Category Archives: Work

301 Redirects: The Horror That Cannot Be Uncached

If you’re not a web developer, please ignore this post, as it won’t make any sense to you. :)

It never occurred to me that 301 on-domain redirects might be a bad idea for passing along browsers/search indexers to new content URLs, but here’s a use case where it becomes a big problem: when the person in charge changes their mind and wants to revert anything that you modified with a 301. I felt like an idiot for getting stuck in this technical snafu, and the workaround feels horrible, so let me explain.

Let’s take a simple example. Say you’ve got a page with information about widgets, and your task is to redesign the widget page. You see that it’s called content_123.html. Obviously, this isn’t a good URL, so you would like to guide clients correctly to a new URL, like “/products/widgets”. You heard that 301 redirects pass along PageRank after a little delay, and it’s better than serving a 404, right?

Well, here’s where it gets hairy. A few weeks later, the person in charge changes their mind and instructs you to revert the site to its original form. Easy, right? Just remove the 301 redirect from .htaccess, restore the old files, and you should be good to go, right?

Wrong. 301 redirects are cached for certain browsers, such as Firefox 3.5+ and Chrome. That means that a large set of users that visited your site, along with search engines, cached that mapping of content_123.html to “/products/widgets”. Even though your webserver is no longer instructing clients about any 301 redirect, any browser (and likely all search engines) have now saved your 301 redirect. You can’t create the reverse mapping either, because browsers and search engines are usually smart enough to avoid infinite loops, so they’ll just ignore the new instructions. God forbid you redirected anything to “/”, too.

If you’re lucky, this is an intranet app and you can instruct all users to manually clear their browser caches. If it’s public and this was a big redesign, your users may never even be able to get to a valid page if you just dump the old files on the webserver and they’re all redirected via 301s.

The big issue is this: there is no way to tell a browser to clear out or undo a 301 redirect. You have to wait for a browser user to clear the cache, or have to wait for it to expire. This is totally unacceptable from a user’s point of view, so here’s a super-ugly way to workaround the problem.

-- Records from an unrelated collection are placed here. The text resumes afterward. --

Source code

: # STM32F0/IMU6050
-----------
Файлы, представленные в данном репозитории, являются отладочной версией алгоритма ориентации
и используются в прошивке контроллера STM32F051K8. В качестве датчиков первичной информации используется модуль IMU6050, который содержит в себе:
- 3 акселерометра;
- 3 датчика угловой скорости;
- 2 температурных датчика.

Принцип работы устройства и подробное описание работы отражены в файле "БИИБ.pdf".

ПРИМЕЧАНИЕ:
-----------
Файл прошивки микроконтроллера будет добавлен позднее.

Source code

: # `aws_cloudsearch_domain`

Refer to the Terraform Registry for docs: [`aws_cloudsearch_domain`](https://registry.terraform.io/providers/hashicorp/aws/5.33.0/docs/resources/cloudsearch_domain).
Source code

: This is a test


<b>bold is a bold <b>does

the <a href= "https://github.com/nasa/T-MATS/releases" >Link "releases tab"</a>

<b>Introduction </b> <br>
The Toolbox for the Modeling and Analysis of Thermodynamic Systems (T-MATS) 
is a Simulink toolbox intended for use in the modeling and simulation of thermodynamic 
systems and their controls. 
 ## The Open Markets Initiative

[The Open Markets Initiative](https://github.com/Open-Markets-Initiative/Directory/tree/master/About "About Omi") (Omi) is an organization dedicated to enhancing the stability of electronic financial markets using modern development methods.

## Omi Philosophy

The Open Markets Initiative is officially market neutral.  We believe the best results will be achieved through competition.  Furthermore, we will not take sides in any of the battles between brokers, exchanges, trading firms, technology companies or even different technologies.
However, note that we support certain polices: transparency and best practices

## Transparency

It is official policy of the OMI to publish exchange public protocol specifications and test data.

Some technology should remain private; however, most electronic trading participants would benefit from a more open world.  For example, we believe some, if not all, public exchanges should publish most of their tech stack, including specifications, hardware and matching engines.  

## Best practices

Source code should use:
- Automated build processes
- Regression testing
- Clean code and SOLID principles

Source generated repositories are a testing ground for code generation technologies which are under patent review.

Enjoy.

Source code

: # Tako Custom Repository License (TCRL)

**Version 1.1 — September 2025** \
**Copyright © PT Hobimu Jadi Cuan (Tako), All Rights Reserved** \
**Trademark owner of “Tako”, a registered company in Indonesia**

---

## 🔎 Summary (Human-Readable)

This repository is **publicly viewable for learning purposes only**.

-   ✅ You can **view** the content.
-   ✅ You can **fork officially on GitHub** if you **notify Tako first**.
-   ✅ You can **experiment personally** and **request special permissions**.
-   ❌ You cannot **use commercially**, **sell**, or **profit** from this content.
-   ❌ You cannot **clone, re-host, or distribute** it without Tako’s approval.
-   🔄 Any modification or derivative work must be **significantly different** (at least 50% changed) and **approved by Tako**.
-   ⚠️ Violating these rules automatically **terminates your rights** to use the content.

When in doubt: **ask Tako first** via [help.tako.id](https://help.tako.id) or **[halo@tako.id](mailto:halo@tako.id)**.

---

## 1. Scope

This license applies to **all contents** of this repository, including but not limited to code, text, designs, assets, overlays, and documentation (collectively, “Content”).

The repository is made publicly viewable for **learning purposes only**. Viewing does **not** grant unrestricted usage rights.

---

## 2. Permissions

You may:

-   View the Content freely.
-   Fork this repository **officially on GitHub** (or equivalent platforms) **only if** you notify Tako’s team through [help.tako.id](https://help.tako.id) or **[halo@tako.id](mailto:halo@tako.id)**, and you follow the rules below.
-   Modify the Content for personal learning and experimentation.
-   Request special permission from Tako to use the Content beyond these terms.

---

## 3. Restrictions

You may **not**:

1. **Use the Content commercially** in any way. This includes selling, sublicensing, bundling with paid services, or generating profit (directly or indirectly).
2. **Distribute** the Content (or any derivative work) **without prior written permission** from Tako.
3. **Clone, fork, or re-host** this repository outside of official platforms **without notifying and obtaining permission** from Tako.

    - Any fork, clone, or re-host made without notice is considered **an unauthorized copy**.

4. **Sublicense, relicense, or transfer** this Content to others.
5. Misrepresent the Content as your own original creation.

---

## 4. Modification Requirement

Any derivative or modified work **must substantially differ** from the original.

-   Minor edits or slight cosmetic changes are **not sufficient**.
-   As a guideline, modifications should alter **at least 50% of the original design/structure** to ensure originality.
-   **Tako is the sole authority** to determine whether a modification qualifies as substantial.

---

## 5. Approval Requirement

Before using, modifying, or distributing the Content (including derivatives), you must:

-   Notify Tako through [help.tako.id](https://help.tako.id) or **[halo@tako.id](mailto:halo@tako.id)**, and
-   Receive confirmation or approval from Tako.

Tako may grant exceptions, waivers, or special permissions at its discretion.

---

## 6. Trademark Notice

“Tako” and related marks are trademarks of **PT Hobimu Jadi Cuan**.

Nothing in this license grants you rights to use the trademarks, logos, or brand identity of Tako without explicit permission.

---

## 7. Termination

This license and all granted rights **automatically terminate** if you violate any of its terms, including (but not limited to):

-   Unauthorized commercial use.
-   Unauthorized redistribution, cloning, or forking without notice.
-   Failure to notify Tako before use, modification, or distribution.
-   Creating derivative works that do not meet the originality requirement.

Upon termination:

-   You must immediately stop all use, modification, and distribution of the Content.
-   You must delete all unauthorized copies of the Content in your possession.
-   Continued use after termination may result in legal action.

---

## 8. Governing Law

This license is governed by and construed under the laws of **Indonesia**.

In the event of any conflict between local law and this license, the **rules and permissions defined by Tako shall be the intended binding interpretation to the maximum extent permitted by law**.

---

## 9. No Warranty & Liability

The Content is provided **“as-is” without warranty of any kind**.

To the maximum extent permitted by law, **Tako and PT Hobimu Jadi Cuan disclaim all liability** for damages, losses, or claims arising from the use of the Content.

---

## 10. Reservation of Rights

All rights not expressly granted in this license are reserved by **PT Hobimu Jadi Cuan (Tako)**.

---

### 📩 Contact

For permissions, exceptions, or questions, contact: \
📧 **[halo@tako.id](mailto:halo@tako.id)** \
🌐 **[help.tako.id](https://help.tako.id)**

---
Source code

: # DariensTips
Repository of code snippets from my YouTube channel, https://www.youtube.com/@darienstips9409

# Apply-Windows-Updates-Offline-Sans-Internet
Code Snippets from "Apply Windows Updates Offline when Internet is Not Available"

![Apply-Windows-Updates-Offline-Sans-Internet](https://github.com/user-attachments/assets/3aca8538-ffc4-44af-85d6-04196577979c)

  1. Put legacy content back.
  2. Eliminate all 301 redirects from your .htaccess / mod_rewrite config. Might as well stop causing damage first.
  3. Rename legacy file (perhaps append something standard), like content-123-orig.html
  4. Create new mod_rewrite rules to do 302 redirects from the original legacy URL to the new renamed URL. This will redirect all existing links from the legacy site to the old URLs, for any browsers without the cached 301 redirects, such as new visitors or users who clear caches.
  5. Create more mod_rewrite rules that do 302 redirects from the 301 redirect targets (the “new” urls that are being moved away from). This will redirect clients that were using the new site, and also will serve the correct page for clients with a cached 301 redirect – for example, browser A cached the 301 redirect, and so when you type in /content-123.html in its address bar, it instead tries to load “/products/widgets.html”. Because of the new 302 rule, it will report that “/products/widgets.html” has been moved temporarily to “/content-123-orig.html” and the user will load the legacy page contents.

This is obviously a really horrible workaround, but changing your mind is something that normal humans do in the real world, and irreversible changes deserve more attention. It’s embarrassing to post a “solution” like this, but if you run into this problem I’d rather save you some time than save me some face.

If you’re considering going with 301 redirects in a move to a new URL structure, be aware that you’re moving down a one-way street. It makes HTTP 301 seem awfully out of place in a spec that is otherwise quite comprehensive about downstream caching of content. Caching redirects seems like a logical behavior when the spec says that the change is permanent, and I suspect the main reason that this hasn’t caused more visible problems yet is that the “permanent” part has been ignored by browsers until recently.